THE VAGINA MONOLOGUE:
Susanna Kaysen, the bestselling author of "Girl, Interrupted," tells the story of how her vagina began to give her pain rather than pleasure in "The Camera My Mother Gave Me" (Knopf; October 10). PW replies, Who cares? "Thin, disappointing...FORECAST: Already the subject of a NYT piece suggesting this autopathography may become the target of a backlash against such transgressive confessions, Kaysens slight memoir will spark some controversy, but dont expect Girl, Interrupted-level sales." Kirkus is more entertained. "Pithy, funny, adventurous, sexy, and eye-opening...Disguised as plain, brown memoir, a voluptuous exploration of sexuality, aging, the failures of modern medicine, attempts at self-knowledge, and the meaning of pain." The book gives no explanation for the odd title.

DONT CALL US; WELL CALL YOU:
"Theyre the canker sore on the lip of humanity," says the publisher. "They interrupt dinners, down time, and always call at the wrong time." Of course, the "they" in question is telephone solicitors.
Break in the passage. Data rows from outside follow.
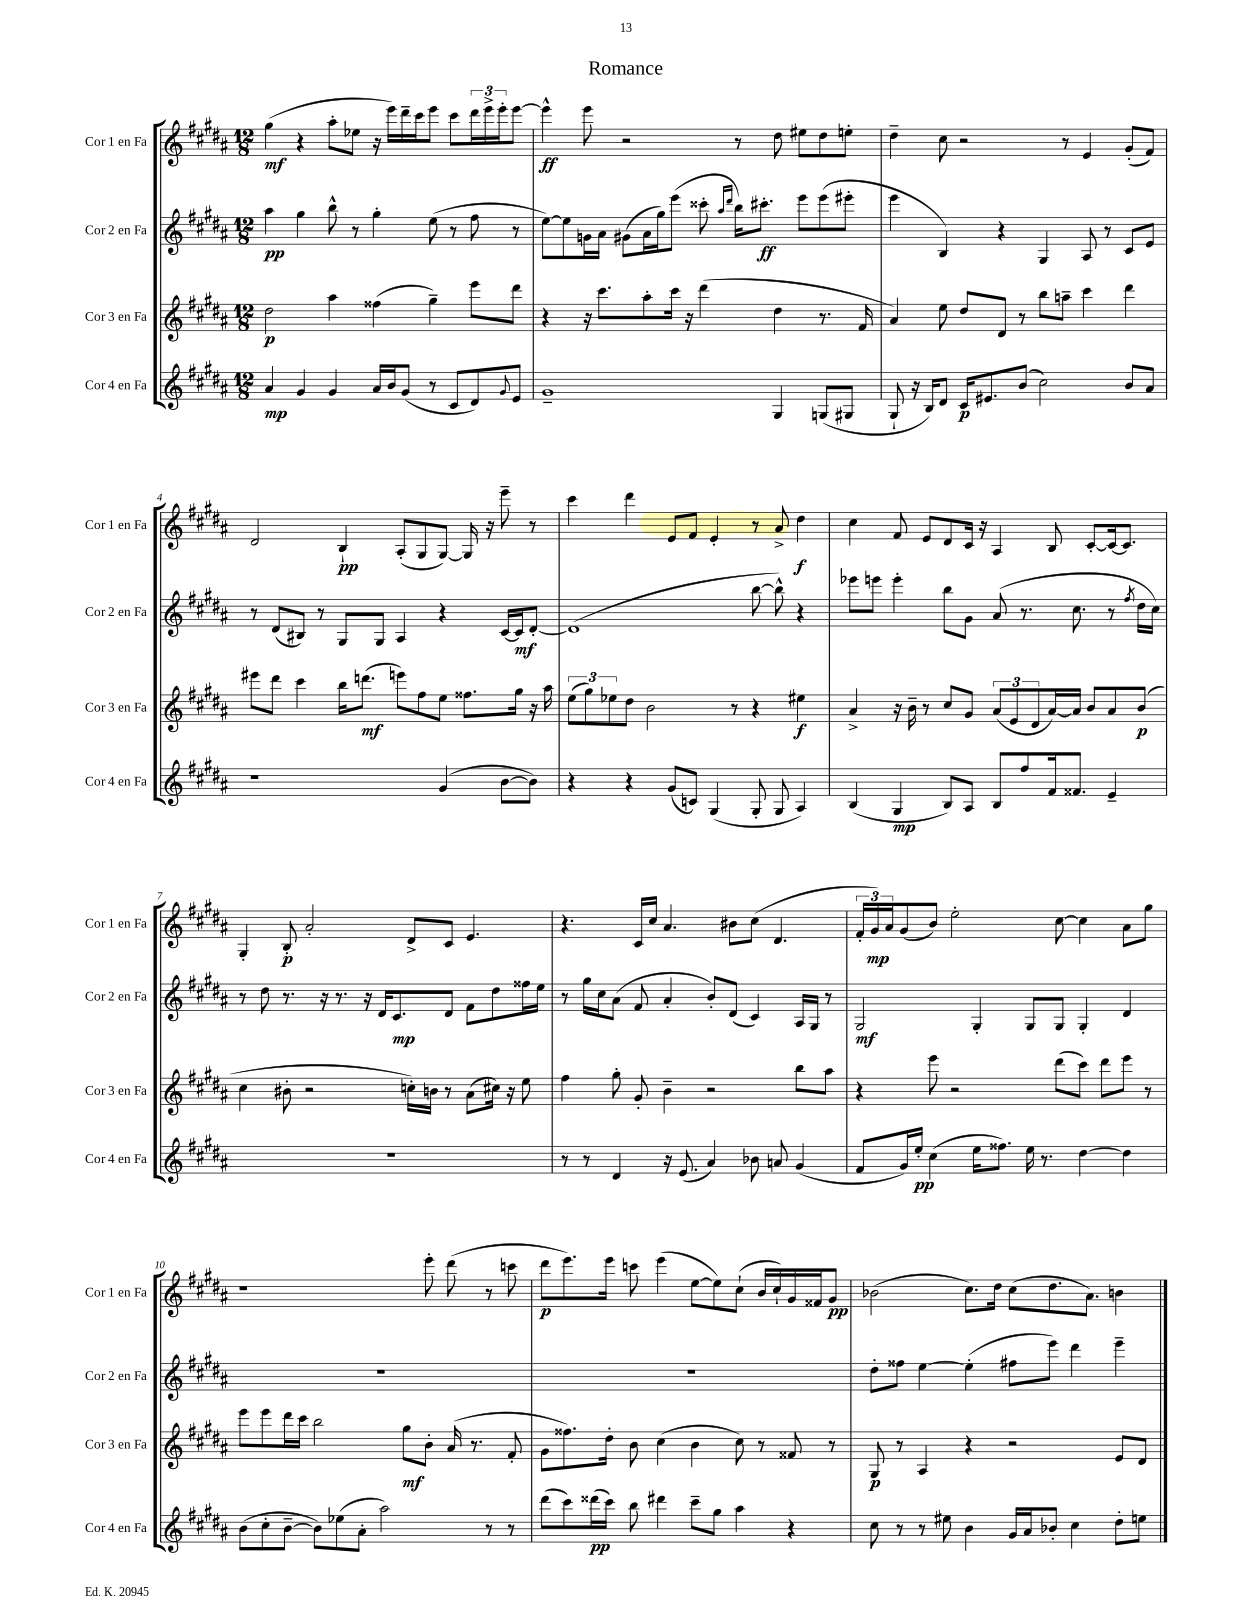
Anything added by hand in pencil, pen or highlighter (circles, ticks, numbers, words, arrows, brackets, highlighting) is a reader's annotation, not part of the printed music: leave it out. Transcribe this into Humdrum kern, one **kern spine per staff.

**kern	**kern	**kern	**kern
*staff4	*staff3	*staff2	*staff1
*clefG2	*clefG2	*clefG2	*clefG2
*k[f#c#g#d#a#]	*k[f#c#g#d#a#]	*k[f#c#g#d#a#]	*k[f#c#g#d#a#]
*M12/8	*M12/8	*M12/8	*M12/8
4a#/	2dd#\	4aa#\	(4gg#\
4g#/	.	4gg#\	4r
4g#/	4aa#\	8bb^^\	8aa#'\L
.	.	8r	8ee-\J
16a#/LL	(4ff##\	4gg#'\	16r
16b/J	.	.	16eee\LL)
(8g#/J	.	.	16ddd#~\
.	.	.	16ccc#\J
8r	4gg#~\)	(8ee\	8eee\J
8c#/L	.	8r	8ccc#\L
8d#/)	8eee\L	8ff#\	24ddd#\L
.	.	.	24eee^\
.	.	.	24eee'\J
8qqg#/	.	.	.
8e/J	8ddd#\J	8r	[8eee\J
=	=	=	=
1g#~	4r	[8ee\L)	4eee^^\]
.	.	8ee\]	.
.	16r	16g\L	8eee\
.	8.ccc#\L	16a#\JJ	.
.	.	(8g#\L	2r
.	8aa#'\	16a#\L	.
.	.	16gg#\J)	.
.	16ccc#\Jk	(8eee\J	.
.	16r	.	.
.	(4ddd#\	8ccc##'\	.
.	.	16qqaa#/LL	.
.	.	16qqddd#/JJ	.
.	.	16bb\LK)	8r
.	.	8.ccc#'\J	.
4G#/	4dd#\	.	8dd#\
.	.	8eee\L	8ee#\L
(8G/L	8.r	(8eee\	8dd#\
8G#/J	.	8eee#'\J	8ee'\J
.	16f#/	.	.
=	=	=	=
8G#`/	4a#/)	4eee\	4dd#~\
16r	.	.	.
16B/LK)	.	.	.
8d#/J	8ee\	4B/)	8cc#\
16c#/LK	8dd#/L	.	2r
8.e#/	.	.	.
.	8d#/J	4r	.
(8b/J	8r	.	.
2cc#\)	8bb\L	4G#/	.
.	8aa~\J	.	8r
.	4ccc#\	8A#/	4e/
.	.	8r	.
8b/L	4ddd#\	8c#/L	(8g#'/L
8a#/J	.	8e/J	8f#/J)
=	=	=	=
1r	8eee#\L	8r	2d#/
.	8ddd#\J	(8d#/L	.
.	4ccc#\	8B#/J)	.
.	.	8r	.
.	16bb\LK	8G#/L	4B`/
.	(8.ddd\J	.	.
.	.	8G#/J	.
.	8eee\L)	4A#/	(8A#'/L
.	8ff#\	.	8G#/
(4g#/	8ee\J	4r	[8G#/J)
.	8.ff##\L	.	16G#/]
.	.	.	16r
[8b\L	.	[16c#/LL	8eee~\
.	16gg#\Jk	16c#/]J	.
8b\]J)	16r	[8d#'/J	8r
.	16aa#\	.	.
=	=	=	=
4r	(12ee\L	(1d#]	4ccc#\
.	12gg#\)	.	.
.	12ee-\	.	.
4r	8dd#\J	.	4ddd#\
.	2b\	.	.
(8g#/L	.	.	8e/L
8c/J)	.	.	8f#/J
(4G#/	.	.	4e'/
.	8r	.	.
8G#'/	4r	[8bb\	8r
8G#/	.	8bb^^\])	8a#^/
4A#/)	4ee#\	4r	4dd#\
=	=	=	=
(4B/	4a#^/	8eee-\L	4cc#\
.	.	8eee\J	.
4G#/	16r	4eee'\	8f#/
.	16b~\	.	.
.	8r	.	8e/L
8B/L)	8cc#/L	8bb\L	8d#/
8A#/J	8g#/J	8g#\J	16c#/Jk
.	.	.	16r
8B/L	(12a#/L	(8a#/	4A#/
.	12e/	.	.
8ff#/	.	8.r	.
.	12d#/	.	.
16f#/k	[16a#/L)	.	8B/
8.f##/J	16a#/]JJ	8.cc#\	.
.	8b/L	.	[8c#'/L
4e~/	8a#/	8r	16c#/_k
.	.	.	8.c#/]J
.	.	8qff#/	.
.	(8b/J	16dd#\LL	.
.	.	16cc#\JJ)	.
=	=	=	=
1.r	4cc#\	8r	4G#'/
.	.	8dd#\	.
.	8b#'\	8.r	8B'/
.	2r	.	2a#'/
.	.	16r	.
.	.	8.r	.
.	.	16r	.
.	.	16d#/LK	.
.	.	8.c#/	.
.	16cc'\LL)	.	8d#^/L
.	16b\JJ	.	.
.	8r	8d#/J	8c#/J
.	(8a#\L	8f#\L	4.e/
.	16cc#\Jk)	8dd#\	.
.	16r	.	.
.	8ee\	16ff##\L	.
.	.	16ee\JJ	.
=	=	=	=
8r	4ff#\	8r	4.r
8r	.	16gg#\LL	.
.	.	16cc#\J	.
4d#/	8gg#'\	(8a#\J	.
.	8g#'/	8f#/	16c#/LL
.	.	.	16cc#/JJ
16r	4b~\	4a#'/	4.a#/
(8.e/	.	.	.
4a#/)	2r	8b'/L)	.
.	.	(8d#/J	8b#\L
8b-\	.	4c#/)	(8cc#\J
8a/	.	.	4.d#/
(4g#/	8bb\L	16A#/LL	.
.	.	16G#/JJ	.
.	8aa#\J	8r	.
=	=	=	=
8f#/L	4r	2G#/	24f#'/LL
.	.	.	24g#/)
.	.	.	24a#/J
16g#/L)	.	.	(8g#/
16ee'/JJ	.	.	.
(4cc#\	8eee\	.	8b/J)
.	2r	.	2ee'\
16ee\LK	.	4G#'/	.
8.ff##\J)	.	.	.
16ee\	.	8G#/L	.
8.r	.	.	.
.	(8ddd#\L	8G#/J	[8cc#\
[4dd#\	8ccc#\J)	4G#'/	4cc#\]
.	8ddd#\L	.	.
4dd#\]	8eee\J	4d#/	8a#\L
.	8r	.	8gg#\J
=	=	=	=
(8b\L	8eee\L	1.r	1r
8cc#'\	8eee\	.	.
[8b~\J	16ddd#\L	.	.
.	16ccc#\JJ	.	.
8b\]L)	2bb\	.	.
(8ee-\	.	.	.
8a#'\J	.	.	.
2aa#\)	.	.	.
.	8gg#\L	.	.
.	8b'\J	.	8eee'\
.	(16a#/	.	(8ddd#\
.	8.r	.	.
8r	.	.	8r
8r	8f#'/	.	8ccc\
=	=	=	=
(8ddd#\L	8g#\L	1.r	8ddd#\L
8ccc#\)	8.ff##\)	.	8.eee\)
(16ddd##\L	.	.	.
16ccc#\JJ)	16dd#'\Jk	.	16eee\Jk
8bb\	8b\	.	8ccc\
4ddd#\	(4cc#\	.	(4eee\
8ccc#~\L	4b\	.	[8ee\L
8gg#\J	.	.	8ee\])
4aa#\	8cc#\)	.	(8cc#`\J
.	8r	.	16b/LL
.	.	.	16cc#`/)
4r	8f##/	.	16g#/
.	.	.	16f##/J
.	8r	.	8g#/J
=	=	=	=
8cc#\	8G#/	8dd#'\L	(2b-\
8r	8r	8ff##\J	.
8r	4A#/	[4ee\	.
8ee#\	.	.	.
4b\	4r	(4ee'\]	8.cc#\L)
.	.	.	16dd#\Jk
16g#/LL	2r	8ff#\L	(8cc#\L
16a#/J	.	.	.
8b-'/J	.	8eee\J)	8.dd#\
4cc#\	.	4ddd#\	.
.	.	.	8.a#\J)
8dd#'\L	8e/L	4eee~\	4b\
8ee\J	8d#/J	.	.
==	==	==	==
*-	*-	*-	*-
In October, Warner will publish a paperback original, "Fun with Phone Solicitors: 50 Ways to Get Even!" by Robert Harris. The author offers such techniques as:

  • The Telephone Ruse: Pretend to transfer your tormentor and then press several buttons on your phone
  • The Verbatim Variation: Repeat everything the caller says in a sing-song voice
  • The Drop-the-Phone Drill: Self-explanatory

    PUZO PLUMMETS:
    Mario Puzo died in 1999, but his last novel is being published now. "The Family," which will be published by ReganBooks on October 2, was finished by Carol Gino, Puzos longtime companion. Kirkus winces. "The old, black magic just isnt here. The Family is Godfather Lite. Eminently skippable." But Judith Regan, with a first printing of 250,000, is betting that most people dont read Kirkus.